Na semana passada, a
equipe liderada por Valery Lukin reportou a colegas americanos, por e-mail, que
estava nos 20 a 30 metros finais. O último contato entre russos e americanos
aconteceu na segunda-feira.
Desde então, a equipe
antártica vinha se mantendo em silêncio, o que gera apreensão no resto do
mundo.
O QUE PODE DAR ERRADO
Há a pequena
possibilidade de que a súbita liberação da pressão do lago gere um gêiser
gigante. Além disso, os cientistas correm contra o tempo: as perfurações só
podem ser feitas durante o verão antártico, que está no fim. No inverno, as
temperaturas inviabilizam os trabalhos.
Tudo faz parte de um
aprendizado que pode ser útil para explorar recantos inóspitos do Sistema
Solar.
“Esse é um grande ensaio
técnico para perfurar capas de gelo em Europa”, diz Cassio Leandro Barbosa,
astrônomo da Univap (Universidade do Vale do Paraíba), em São José dos Campos
(SP).
O interesse maior da
pesquisa, no entanto, diz respeito à biologia e à evolução da vida. “As formas
de vida que estão para ser descobertas se isolaram do mundo há 20 milhões de
anos”, afirma. “De lá para cá, como evoluíram?
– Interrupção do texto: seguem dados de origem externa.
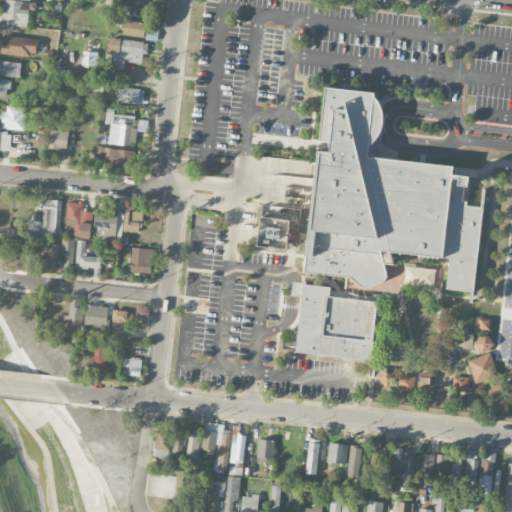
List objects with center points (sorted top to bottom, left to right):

Esses seres serão o paradigma a
ser procurado em ambientes extraterrestres.”
SEPARAÇÃO DE CONTINENTES
Hoje, o lago Vostok está
sob quase quatro quilômetros de gelo, no interior do continente antártico.
Mas cerca de 65 milhões
de anos atrás, quando ele estava na superfície, a configuração dos continentes
era bem diferente.
A Antártida estava
conectada à Austrália e ainda tinha clima subtropical, com florestas e fauna
expressiva.
A separação das duas
massas de terra, com o gradual avanço da Antártida para o pólo Sul, levou ao
congelamento permanente. Estima-se que a capa de gelo tenha selado o conteúdo
do lago Vostok entre 25 milhões e 14 milhões de anos atrás.
“Ou seja, as formas de
vida lá existentes evoluíram de maneira independente há mais tempo do que o
passado desde que nossos ancestrais desceram das árvores”, diz Eduardo Janot
Pacheco, astrônomo da USP.
Dadas as atuais condições
ambientais, a existência de criaturas multicelulares sofisticadas no interior
do lago é altamente improvável. Imagina-se que ele seja um ambiente dos mais
inóspitos, saturado em nitrogênio e oxigênio, com concentrações 50 vezes
maiores do que a em lagos típicos da Terra.
Além disso, a falta de
luz solar deve levar a uma baixa presença de nutrientes, que limitaria a
evolução da vida. Com efeito, é o que torna tudo tão interessante.
De que maneiras os
organismos teriam se adaptado a essas condições?
A regra é esperar o
inesperado, segundo os cientistas. “Durante a escavação desse túnel de
aproximadamente quatro quilômetros de comprimento, já haviam sido descobertos
microrganismos, dos quais não sabemos nem mesmo a que reino pertencem”, afirma
Janot.
Por isso, os russos se
animam com a possibilidade de descobertas que podem mudar completamente o
panorama da biologia, tal como é ensinada hoje nas escolas.
Entretanto, para isso
ainda será preciso esperar.
Mesmo que os exploradores
consigam atingir a água do lago nesta temporada, o recolhimento de amostra para
análise só se dará em cerca de um ano.